Gibson yesterday announced more news about its uncertain future—and it could mean a change in ownership is now on the cards.
The beleaguered music giant revealed that it has been in talks with private equity firm KKR Credit Advisors. Gibson had intended to reduce its reportedly $560 million debt burden by converting some of its debt into a controlling stake in the company to KKR, which is already a creditor.
However, those negotiations reached an impasse. Both companies were “significantly divergent in their views regarding the appropriate consideration for the various parties involved,” according to Gibson’s statement.
It marks a different strategy for the cherished company that’s synonymous with rock ’n’ roll. The disclosure of KKR’s engagement suggests Gibson CEO Henry Juszkiewicz is now open to selling a controlling stake in the company in order to save it from bankruptcy. In the statement, Gibson projected between $60 to $65 million in EBITDA from its music instruments and pro audio businesses. In other words, it’s still pretty great at selling guitars.
But despite the deal with KKR seemingly in tatters, the Nashville-based company also disclosed that it is in discussions with other parties to either refinance its bonds or, more importantly, take control.
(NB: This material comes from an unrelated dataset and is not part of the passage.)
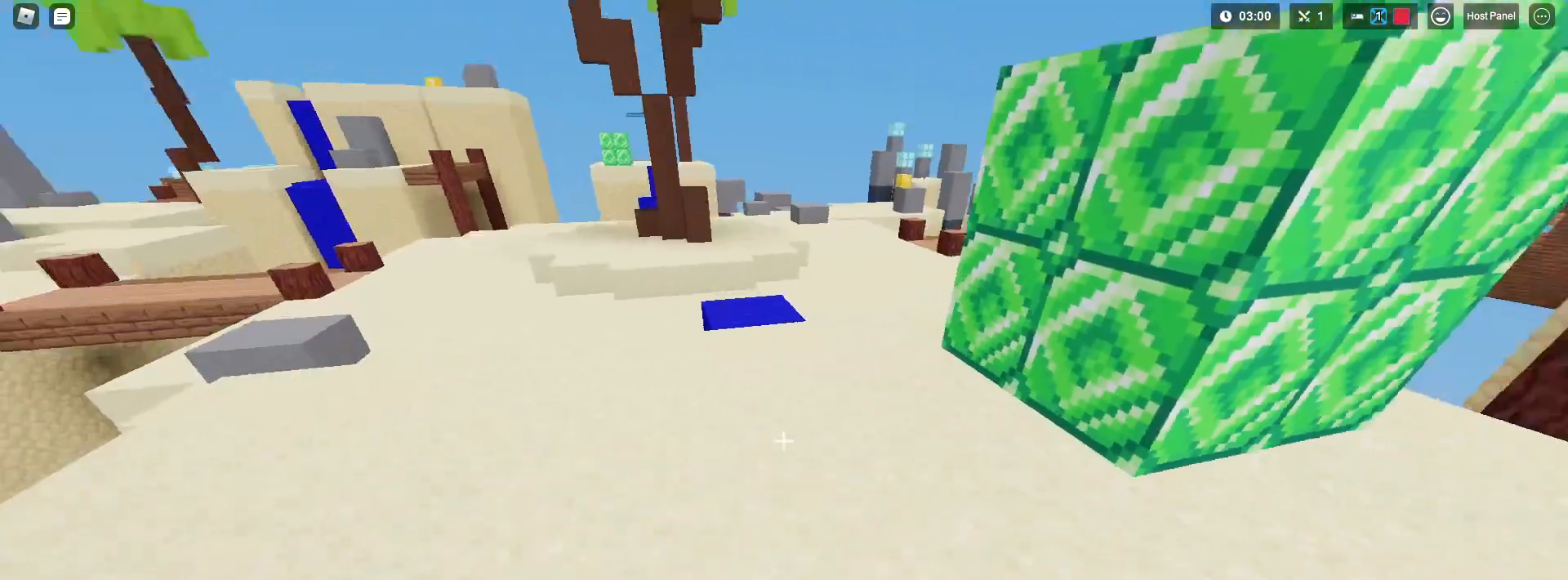
{"keys": ["shift", "w"], "mouse": [], "mouse_move": "still", "events": []}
But time is ticking: Gibson only has until August before creditors come knocking for the $560 million.
“It is accurate to say bankruptcy is a possibility in the sense that our bonds expire,” Henry Juszkiewicz told The New York Times. But at the same time, he remarked that some of the bondholders have aspirations other than being repaid: “They are more interested in owning the company. That’s an ownership play.”
So what does it all mean for Les Paul devotees?
If an investor were to swoop in, it would almost certainly herald a shift in Gibson’s direction, for both its core business as well as many of the world-famous brands in its portfolio such as Epiphone.
KKR’s interest in Gibson echoes a takeover of another iconic music brand: Fender. In 2013, TPG Growth and Servco Pacific bought a controlling stake in the heritage company and spent the better part of the year laying down a blueprint to make Fender friendlier to a contemporary audience.
For example, in late 2013, Fender started to sell Strats and Teles directly to guitarists via its website. And, in 2015, the new owners hired a future-minded CEO in Andy Mooney, who has already implemented several digital-first strategies such as the launch of Fender Play.
And should a change in ownership at Gibson lead to better products and services, then as fans, we’ve got a whole lot to look forward to.